§ Work task 1
Rewrite the forum thread about the rats and the visiting cat starting at "Loki has not" and ending at "cat before? ???", changing each "cage" to "enclosure".
§ Work task 2
Write the next part of the forum thread about the rats and the visiting cat, picking up after its last line.

START Page excerpt

# I think the rats can smell the cat



## Valitra (Jun 27, 2012)

OMG I've never seen animals so quiet before! X_X

So my best buddy is moving today and he asked me to take his cat in last night. I'm the only person he knows around who lives close enough and who is not also moving, and he needs me to babysit him until tonight.
Now the cat looks totally traumatized and probably thinks his owners ditched him, the poor thing has refused to eat or drink since last night and he won't come out from the food pantry he's hiding in. He does not make a single sound and he won't even take the cat treats he will usually do anything to get his paws on. 

The cat has not once set foot in my room where my rats are cause he heard them make noises last night and got scared of them. The rats, on the other hand, have been acting quite different since the cat came in. They were both kinda scared by my several visitors last night and my friend barely got to get a glimpse at them.
Loki has not once tried escaping his cage now (he usually throws a fit and does everything to escape when I close the doors), and both rats have been glued to the highest level of their cage (while they usually hang out on the bottom floor). They have not even greeted me or asked to come out this morning and are still both so unusually quiet...

Can they smell the cat even though he only stays in the other room? Can they sense the ''danger'' even though they've never encountered a cat before? ???
Can they like, get traumatized by all this?


----------



## LightningWolf (Jun 8, 2012)

END Page excerpt
START Data extract

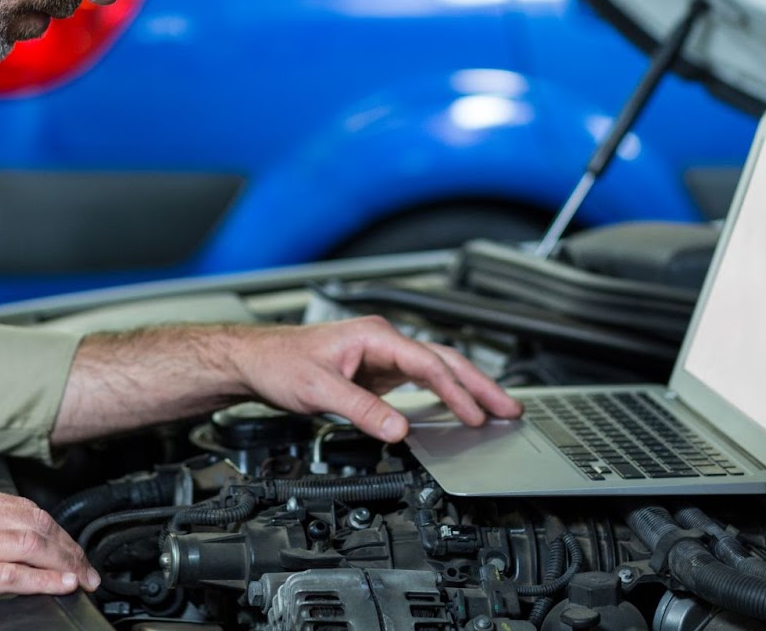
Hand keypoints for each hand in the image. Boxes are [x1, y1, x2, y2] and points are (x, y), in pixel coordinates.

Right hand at [0, 482, 101, 609]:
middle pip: (37, 524)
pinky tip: (61, 585)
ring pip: (32, 546)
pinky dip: (43, 579)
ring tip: (82, 578)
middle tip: (86, 565)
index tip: (68, 543)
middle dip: (68, 546)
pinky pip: (11, 575)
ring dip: (65, 563)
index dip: (55, 527)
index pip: (24, 508)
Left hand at [228, 316, 520, 441]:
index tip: (474, 415)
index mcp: (375, 336)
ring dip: (466, 389)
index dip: (454, 390)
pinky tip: (458, 410)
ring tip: (497, 410)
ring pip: (436, 370)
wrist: (255, 361)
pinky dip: (444, 395)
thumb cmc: (279, 362)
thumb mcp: (318, 390)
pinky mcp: (377, 374)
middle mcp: (383, 342)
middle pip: (443, 360)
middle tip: (510, 409)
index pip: (428, 362)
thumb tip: (398, 429)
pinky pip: (420, 383)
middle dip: (479, 385)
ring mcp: (382, 358)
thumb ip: (361, 410)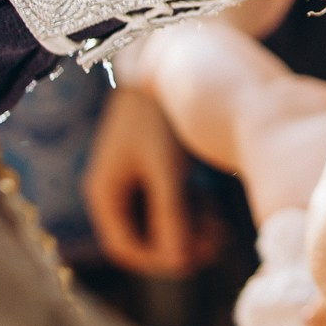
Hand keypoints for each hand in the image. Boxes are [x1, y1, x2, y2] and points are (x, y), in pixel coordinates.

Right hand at [83, 87, 215, 277]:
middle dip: (177, 246)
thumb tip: (176, 261)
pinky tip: (214, 211)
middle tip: (215, 246)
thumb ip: (170, 215)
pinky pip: (169, 203)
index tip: (192, 261)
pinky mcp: (154, 167)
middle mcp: (114, 189)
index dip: (157, 261)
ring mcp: (133, 178)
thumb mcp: (166, 169)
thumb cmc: (162, 117)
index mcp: (104, 192)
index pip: (125, 246)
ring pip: (159, 222)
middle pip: (143, 237)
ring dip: (187, 230)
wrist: (167, 63)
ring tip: (220, 230)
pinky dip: (190, 210)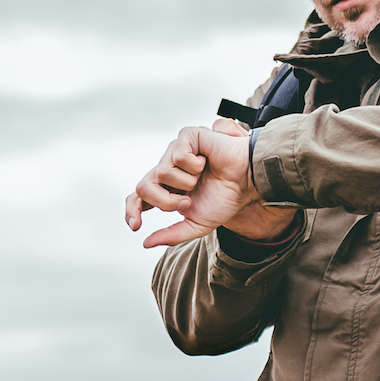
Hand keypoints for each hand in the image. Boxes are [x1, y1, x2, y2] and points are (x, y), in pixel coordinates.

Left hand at [124, 119, 297, 248]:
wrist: (247, 181)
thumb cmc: (225, 199)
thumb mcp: (197, 224)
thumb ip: (171, 235)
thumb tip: (145, 243)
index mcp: (166, 188)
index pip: (138, 197)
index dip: (132, 211)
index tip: (136, 226)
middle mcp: (166, 168)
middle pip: (143, 187)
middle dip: (165, 201)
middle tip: (187, 203)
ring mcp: (174, 151)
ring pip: (161, 173)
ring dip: (186, 183)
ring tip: (202, 178)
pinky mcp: (185, 137)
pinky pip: (177, 156)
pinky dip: (194, 165)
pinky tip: (206, 161)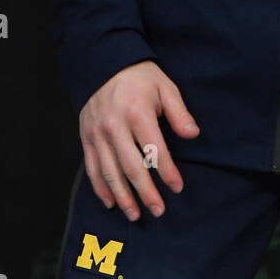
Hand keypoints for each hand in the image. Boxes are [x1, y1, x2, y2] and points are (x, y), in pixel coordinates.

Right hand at [79, 60, 199, 221]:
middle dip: (146, 192)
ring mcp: (97, 134)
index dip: (167, 172)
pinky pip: (92, 168)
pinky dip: (101, 187)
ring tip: (135, 214)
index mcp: (137, 113)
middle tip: (158, 210)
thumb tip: (193, 135)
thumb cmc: (140, 77)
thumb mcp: (165, 87)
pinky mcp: (86, 137)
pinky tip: (110, 202)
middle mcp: (114, 126)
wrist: (104, 64)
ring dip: (123, 197)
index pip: (154, 150)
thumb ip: (179, 113)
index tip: (177, 188)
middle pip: (131, 167)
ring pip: (110, 172)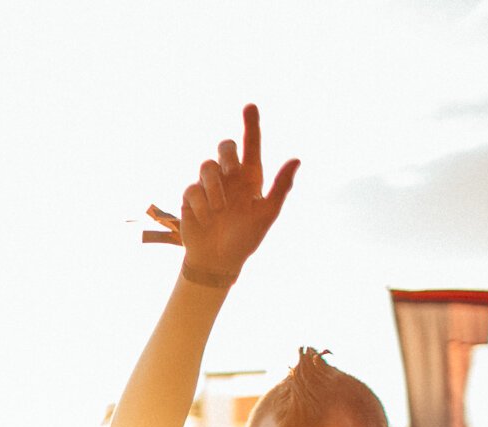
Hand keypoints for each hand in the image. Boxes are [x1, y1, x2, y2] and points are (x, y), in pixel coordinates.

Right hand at [142, 104, 297, 281]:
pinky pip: (193, 189)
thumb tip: (297, 159)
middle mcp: (229, 177)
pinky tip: (207, 218)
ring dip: (215, 187)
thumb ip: (281, 187)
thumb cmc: (245, 238)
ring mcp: (209, 186)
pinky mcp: (191, 197)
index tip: (251, 106)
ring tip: (220, 209)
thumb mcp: (268, 214)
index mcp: (250, 178)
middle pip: (225, 147)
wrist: (217, 260)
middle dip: (228, 155)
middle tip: (233, 171)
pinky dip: (201, 204)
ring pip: (207, 166)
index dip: (251, 124)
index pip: (251, 145)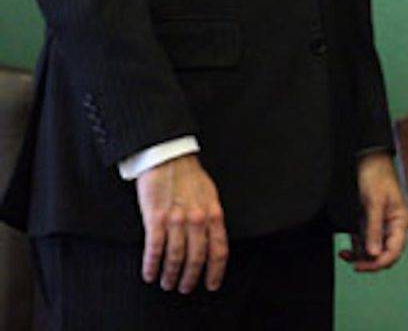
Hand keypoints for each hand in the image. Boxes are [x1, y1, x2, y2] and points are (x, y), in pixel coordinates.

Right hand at [136, 154, 227, 292]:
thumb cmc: (189, 176)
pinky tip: (150, 274)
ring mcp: (176, 219)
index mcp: (214, 213)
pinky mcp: (155, 218)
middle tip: (185, 288)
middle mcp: (198, 219)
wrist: (169, 157)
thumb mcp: (210, 195)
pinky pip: (155, 248)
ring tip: (167, 283)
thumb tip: (213, 240)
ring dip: (171, 274)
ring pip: (176, 256)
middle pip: (197, 258)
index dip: (216, 271)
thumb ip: (212, 217)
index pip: (219, 250)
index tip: (212, 284)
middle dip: (191, 277)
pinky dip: (152, 264)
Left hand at [339, 153, 407, 271]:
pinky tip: (345, 250)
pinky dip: (355, 249)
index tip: (362, 266)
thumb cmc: (376, 176)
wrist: (367, 160)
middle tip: (353, 264)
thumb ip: (374, 229)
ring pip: (373, 253)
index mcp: (400, 222)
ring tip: (345, 254)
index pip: (394, 251)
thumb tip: (373, 254)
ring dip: (359, 257)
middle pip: (385, 255)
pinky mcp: (370, 225)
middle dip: (369, 262)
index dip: (379, 262)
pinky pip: (365, 244)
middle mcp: (393, 227)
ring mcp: (381, 227)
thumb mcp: (374, 203)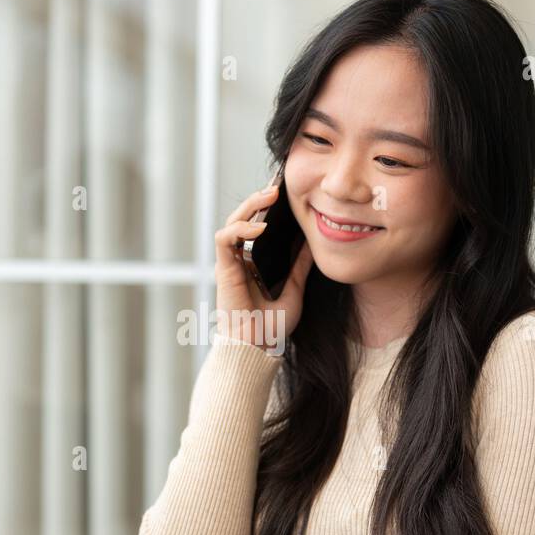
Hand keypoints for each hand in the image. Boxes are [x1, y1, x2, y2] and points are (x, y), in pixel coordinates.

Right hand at [214, 181, 313, 349]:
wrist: (258, 347)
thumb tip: (311, 242)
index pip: (257, 227)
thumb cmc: (272, 327)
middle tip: (278, 188)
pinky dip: (241, 229)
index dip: (267, 209)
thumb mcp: (294, 289)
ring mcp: (229, 264)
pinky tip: (260, 228)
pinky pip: (225, 239)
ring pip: (232, 223)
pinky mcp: (223, 269)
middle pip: (244, 219)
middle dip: (258, 200)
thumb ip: (299, 266)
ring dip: (249, 207)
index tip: (285, 194)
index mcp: (253, 263)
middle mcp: (239, 260)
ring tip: (269, 197)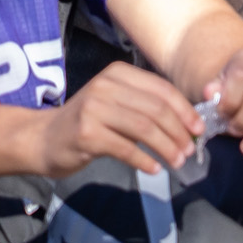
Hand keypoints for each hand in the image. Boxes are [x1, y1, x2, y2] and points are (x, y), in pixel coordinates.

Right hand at [32, 58, 205, 177]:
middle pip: (156, 109)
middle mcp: (106, 86)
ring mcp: (94, 109)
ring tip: (177, 161)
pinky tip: (154, 169)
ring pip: (144, 128)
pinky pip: (126, 149)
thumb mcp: (115, 103)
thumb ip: (144, 106)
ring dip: (166, 148)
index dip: (185, 110)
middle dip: (179, 132)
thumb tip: (186, 123)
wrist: (43, 138)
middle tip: (189, 150)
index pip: (161, 89)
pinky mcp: (86, 134)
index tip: (198, 129)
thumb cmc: (87, 122)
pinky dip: (145, 160)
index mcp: (118, 74)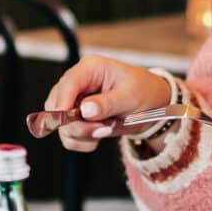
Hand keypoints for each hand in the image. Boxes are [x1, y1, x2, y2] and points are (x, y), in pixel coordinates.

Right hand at [41, 55, 172, 153]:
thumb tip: (86, 110)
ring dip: (82, 134)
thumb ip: (108, 103)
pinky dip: (83, 142)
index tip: (67, 119)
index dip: (63, 103)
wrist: (153, 105)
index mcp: (90, 69)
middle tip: (101, 129)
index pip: (68, 84)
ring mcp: (75, 102)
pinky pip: (68, 136)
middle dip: (77, 124)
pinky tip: (100, 135)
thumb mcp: (131, 95)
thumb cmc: (144, 91)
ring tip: (107, 129)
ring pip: (61, 125)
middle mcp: (78, 84)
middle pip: (58, 106)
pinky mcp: (77, 119)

END Data extract

§ Answer space 1
Loki has not once tried escaping his enclosure now (he usually throws a fit and does everything to escape when I close the doors), and both rats have been glued to the highest level of their enclosure (while they usually hang out on the bottom floor). They have not even greeted me or asked to come out this morning and are still both so unusually quiet...

Can they smell the cat even though he only stays in the other room? Can they sense the ''danger'' even though they've never encountered a cat before? ???

§ Answer space 2
rats have incredible smell, stronger then a human's and I want to say stronger then a bloodhound (not 100% sure) so they can smell the cat. If your rats haven't been exposed to other animals they will sense new animals as predators and might start acting weird. Normally if they are exposed to them young they like them (my rats are always trying to give kisses to my cat when she's by their cage) or are more open to new animals. They shouldn't be tramatized, actually, sounds like the cat is more traumatized by it then your rats are. you can maybe try to show the rats the cat (in a safe manor) to let them understand what it is they're smelling, might calm them down if they know it can't hurt them.


----------



## Keelyrawr (Mar 7, 2012)

Absolutely. My rats become so completely motionless if they smell my cat on me. If the cat walks into my room (Always monitor him), They burrow and hide under their bedding until he's gone. It's pitiful. They definitely know he's a predator. I would have introduced them young but my cat is a natural born mouser and I just couldn't take the chance. :-(


----------



## Flashygrrl (Feb 8, 2012)

If the cat is only staying till tonight I personally see no reason to try and introduce them, especially since they already are so freaked out from having a cat in the house and extra especially since they've been sick.


----------



## elliriyanna (Jul 27, 2011)

If its not your cat I wouldn't truth ... OT I kinda find it funny your rats are afraid of cats lol I got my boys when they were 1 one beats up the cat the other ignores her and my baby girl likes to try to climb on her meanwhile my cat is deathly afraid of rats


----------



## Rat Daddy (Sep 25, 2011)

For sure your ratties smell the cat.


----------



## Electricgeek (Jun 26, 2012)

Even if they don't know what that strange new smell is, rats are naturally very neophobic. Hard to suppress millions of years of evolution that has kept their wild cousins alive.


----------



## Valitra (Jun 27, 2012)

I figured their smell was much better than ours but I did not know it was comparable to that of a dog!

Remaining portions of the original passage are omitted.